>> Begin Extracted information

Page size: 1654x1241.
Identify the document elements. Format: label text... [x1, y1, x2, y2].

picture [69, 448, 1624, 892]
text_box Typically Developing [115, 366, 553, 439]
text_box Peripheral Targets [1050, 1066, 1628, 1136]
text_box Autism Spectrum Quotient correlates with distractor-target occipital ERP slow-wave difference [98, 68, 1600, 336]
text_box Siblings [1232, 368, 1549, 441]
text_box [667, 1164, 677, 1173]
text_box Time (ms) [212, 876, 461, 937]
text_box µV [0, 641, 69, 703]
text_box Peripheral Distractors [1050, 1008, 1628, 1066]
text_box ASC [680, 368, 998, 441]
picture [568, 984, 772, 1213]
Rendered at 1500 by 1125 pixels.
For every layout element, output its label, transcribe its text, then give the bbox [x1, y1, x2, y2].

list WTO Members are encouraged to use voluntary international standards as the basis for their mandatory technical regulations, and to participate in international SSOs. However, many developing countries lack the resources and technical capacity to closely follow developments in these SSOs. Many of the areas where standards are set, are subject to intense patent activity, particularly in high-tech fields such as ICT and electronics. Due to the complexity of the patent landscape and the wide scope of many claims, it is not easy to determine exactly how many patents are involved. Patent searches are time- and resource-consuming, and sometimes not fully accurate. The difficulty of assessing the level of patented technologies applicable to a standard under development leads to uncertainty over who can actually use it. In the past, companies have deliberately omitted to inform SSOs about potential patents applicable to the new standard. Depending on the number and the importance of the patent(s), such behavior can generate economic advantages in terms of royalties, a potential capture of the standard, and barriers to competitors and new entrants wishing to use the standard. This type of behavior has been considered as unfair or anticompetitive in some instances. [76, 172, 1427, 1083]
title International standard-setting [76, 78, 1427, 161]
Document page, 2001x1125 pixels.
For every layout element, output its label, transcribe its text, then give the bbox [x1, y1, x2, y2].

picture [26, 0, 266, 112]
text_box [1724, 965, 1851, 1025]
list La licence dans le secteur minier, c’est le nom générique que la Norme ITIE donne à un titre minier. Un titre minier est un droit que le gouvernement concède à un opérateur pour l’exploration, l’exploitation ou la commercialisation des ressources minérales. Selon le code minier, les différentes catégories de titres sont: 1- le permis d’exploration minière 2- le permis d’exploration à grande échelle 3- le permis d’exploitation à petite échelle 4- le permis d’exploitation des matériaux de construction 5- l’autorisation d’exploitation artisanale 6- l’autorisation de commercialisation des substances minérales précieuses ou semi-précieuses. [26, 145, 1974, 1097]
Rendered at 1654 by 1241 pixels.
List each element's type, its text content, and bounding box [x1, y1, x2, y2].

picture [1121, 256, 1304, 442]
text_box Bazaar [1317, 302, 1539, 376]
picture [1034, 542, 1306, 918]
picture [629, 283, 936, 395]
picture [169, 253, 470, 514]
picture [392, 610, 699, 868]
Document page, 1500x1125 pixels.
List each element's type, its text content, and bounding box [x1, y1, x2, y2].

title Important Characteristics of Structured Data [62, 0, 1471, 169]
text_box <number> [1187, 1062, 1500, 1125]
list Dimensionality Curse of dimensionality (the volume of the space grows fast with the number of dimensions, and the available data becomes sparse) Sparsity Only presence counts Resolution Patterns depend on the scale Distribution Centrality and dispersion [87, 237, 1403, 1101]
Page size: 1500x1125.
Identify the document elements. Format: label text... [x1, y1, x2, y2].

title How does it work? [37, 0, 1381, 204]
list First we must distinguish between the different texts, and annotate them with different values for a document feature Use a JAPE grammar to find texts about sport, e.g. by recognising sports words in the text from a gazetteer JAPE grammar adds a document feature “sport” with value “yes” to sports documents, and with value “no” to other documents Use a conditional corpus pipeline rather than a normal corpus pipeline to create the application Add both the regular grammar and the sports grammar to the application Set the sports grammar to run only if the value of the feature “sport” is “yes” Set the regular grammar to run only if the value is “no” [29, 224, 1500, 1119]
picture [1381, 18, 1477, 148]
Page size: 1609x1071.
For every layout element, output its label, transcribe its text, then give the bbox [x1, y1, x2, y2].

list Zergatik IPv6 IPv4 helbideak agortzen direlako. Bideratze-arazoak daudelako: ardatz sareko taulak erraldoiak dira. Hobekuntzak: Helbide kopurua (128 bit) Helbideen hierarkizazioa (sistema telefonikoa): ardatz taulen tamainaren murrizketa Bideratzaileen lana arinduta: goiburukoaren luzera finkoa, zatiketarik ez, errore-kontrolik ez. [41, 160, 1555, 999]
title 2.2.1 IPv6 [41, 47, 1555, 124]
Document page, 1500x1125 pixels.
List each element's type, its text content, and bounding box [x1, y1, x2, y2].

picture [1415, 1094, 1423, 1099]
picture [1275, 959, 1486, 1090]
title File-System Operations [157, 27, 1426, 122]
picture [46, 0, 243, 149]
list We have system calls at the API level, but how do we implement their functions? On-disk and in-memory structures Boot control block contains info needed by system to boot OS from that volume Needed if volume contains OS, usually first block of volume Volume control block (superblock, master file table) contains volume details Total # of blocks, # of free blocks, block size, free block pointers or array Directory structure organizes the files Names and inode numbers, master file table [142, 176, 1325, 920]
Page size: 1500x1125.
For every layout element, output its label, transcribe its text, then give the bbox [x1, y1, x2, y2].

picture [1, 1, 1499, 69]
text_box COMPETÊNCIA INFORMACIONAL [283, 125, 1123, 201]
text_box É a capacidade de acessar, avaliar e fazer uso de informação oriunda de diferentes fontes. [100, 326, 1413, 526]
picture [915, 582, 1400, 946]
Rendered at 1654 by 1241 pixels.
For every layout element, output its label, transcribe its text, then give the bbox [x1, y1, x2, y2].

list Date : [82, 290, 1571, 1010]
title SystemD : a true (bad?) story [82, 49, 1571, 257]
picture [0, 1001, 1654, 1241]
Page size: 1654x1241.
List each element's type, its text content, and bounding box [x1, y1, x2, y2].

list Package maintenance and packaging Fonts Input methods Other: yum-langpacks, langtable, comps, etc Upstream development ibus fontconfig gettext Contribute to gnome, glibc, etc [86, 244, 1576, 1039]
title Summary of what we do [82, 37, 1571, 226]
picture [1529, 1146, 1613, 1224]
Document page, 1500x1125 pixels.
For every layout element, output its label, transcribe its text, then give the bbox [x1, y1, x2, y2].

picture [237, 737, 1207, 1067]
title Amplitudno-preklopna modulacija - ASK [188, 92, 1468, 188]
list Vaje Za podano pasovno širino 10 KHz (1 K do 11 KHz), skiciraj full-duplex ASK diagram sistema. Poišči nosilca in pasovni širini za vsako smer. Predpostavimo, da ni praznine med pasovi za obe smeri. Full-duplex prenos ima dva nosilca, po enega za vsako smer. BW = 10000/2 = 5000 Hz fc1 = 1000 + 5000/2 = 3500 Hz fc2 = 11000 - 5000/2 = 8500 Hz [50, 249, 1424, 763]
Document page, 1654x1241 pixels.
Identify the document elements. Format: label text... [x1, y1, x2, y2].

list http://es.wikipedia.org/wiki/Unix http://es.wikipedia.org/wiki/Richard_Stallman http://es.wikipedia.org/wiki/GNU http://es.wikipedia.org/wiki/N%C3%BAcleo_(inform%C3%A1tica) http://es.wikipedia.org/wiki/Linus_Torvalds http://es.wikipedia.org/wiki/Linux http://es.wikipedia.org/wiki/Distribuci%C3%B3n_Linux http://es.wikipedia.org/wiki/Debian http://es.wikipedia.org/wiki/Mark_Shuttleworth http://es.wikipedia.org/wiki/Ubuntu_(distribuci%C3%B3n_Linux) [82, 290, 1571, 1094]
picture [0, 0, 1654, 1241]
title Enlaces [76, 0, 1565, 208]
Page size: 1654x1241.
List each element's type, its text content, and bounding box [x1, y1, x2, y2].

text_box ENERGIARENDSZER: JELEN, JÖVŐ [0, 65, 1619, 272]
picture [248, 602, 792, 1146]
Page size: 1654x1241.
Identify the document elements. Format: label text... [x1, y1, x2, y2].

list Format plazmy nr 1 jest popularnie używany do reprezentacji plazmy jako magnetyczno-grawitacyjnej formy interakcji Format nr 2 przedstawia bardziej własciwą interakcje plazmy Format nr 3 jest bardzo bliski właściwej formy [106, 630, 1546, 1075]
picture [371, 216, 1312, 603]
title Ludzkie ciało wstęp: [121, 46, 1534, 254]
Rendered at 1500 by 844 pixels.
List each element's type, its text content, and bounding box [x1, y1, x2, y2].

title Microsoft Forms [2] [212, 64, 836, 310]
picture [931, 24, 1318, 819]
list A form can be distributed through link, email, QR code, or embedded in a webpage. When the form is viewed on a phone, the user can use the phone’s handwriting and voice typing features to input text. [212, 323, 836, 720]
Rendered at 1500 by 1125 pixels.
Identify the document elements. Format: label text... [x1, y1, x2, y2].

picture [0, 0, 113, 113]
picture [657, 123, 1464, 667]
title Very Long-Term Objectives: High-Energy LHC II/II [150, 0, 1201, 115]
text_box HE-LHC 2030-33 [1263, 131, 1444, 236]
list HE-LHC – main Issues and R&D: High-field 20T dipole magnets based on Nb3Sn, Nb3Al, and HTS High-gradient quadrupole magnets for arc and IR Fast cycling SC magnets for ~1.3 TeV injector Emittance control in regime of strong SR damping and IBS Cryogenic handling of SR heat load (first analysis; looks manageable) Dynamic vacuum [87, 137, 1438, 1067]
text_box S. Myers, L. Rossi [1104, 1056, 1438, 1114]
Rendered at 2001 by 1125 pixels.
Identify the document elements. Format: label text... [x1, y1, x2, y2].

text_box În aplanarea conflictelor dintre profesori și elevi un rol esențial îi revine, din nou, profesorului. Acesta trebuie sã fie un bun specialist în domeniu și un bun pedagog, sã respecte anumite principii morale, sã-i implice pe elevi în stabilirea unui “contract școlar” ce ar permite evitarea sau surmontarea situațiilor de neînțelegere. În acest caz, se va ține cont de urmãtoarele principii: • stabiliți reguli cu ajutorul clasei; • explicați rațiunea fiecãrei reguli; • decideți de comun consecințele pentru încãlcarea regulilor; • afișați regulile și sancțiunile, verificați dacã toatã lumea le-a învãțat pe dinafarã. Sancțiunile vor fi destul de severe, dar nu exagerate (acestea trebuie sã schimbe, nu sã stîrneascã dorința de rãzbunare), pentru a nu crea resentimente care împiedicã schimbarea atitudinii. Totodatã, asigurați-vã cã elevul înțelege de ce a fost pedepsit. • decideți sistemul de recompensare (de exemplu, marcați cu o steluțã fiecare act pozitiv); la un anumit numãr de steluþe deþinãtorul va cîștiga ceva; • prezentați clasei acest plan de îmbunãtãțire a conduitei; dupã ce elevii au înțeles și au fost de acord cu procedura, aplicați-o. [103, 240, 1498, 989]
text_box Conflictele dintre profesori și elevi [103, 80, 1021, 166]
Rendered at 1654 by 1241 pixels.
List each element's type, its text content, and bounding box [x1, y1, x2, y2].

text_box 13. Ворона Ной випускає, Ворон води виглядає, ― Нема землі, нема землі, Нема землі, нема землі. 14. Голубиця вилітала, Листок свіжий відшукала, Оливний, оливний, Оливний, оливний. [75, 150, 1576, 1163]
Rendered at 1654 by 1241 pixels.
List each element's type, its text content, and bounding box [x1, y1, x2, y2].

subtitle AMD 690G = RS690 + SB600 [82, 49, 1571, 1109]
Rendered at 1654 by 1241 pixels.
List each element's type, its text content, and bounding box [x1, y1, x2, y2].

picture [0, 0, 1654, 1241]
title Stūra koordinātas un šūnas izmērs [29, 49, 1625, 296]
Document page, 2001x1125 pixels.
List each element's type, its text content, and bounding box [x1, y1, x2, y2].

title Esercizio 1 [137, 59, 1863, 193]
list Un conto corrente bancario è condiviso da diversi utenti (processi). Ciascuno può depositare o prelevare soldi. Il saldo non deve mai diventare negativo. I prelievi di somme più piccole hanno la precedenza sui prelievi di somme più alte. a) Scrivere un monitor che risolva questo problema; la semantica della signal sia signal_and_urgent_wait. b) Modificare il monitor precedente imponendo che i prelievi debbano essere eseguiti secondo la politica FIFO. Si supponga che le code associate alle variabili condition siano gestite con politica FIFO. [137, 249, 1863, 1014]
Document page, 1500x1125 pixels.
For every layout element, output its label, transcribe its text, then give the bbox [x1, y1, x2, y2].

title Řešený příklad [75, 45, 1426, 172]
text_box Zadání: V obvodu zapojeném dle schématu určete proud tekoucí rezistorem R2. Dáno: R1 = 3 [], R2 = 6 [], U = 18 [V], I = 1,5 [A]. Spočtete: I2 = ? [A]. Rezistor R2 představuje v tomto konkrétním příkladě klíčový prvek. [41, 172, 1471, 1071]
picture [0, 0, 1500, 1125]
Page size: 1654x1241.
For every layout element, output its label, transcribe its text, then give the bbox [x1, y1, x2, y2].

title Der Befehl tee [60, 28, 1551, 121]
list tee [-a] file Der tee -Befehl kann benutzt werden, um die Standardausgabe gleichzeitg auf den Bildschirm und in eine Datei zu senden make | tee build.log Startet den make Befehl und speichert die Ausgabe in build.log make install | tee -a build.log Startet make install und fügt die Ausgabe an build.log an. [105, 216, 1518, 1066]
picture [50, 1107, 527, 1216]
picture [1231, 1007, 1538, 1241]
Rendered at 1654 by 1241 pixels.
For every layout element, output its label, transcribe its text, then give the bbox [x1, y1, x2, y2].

>> End Extracted information

* _Objective_
Repeat the data from its start through the line containing "text_box µV [0, 641, 69, 703]", swapping "document elements" for "layout elements" and changing nothing else.

* _Written reply_
Page size: 1654x1241.
Identify the layout elements. Format: label text... [x1, y1, x2, y2].

picture [69, 448, 1624, 892]
text_box Typically Developing [115, 366, 553, 439]
text_box Peripheral Targets [1050, 1066, 1628, 1136]
text_box Autism Spectrum Quotient correlates with distractor-target occipital ERP slow-wave difference [98, 68, 1600, 336]
text_box Siblings [1232, 368, 1549, 441]
text_box [667, 1164, 677, 1173]
text_box Time (ms) [212, 876, 461, 937]
text_box µV [0, 641, 69, 703]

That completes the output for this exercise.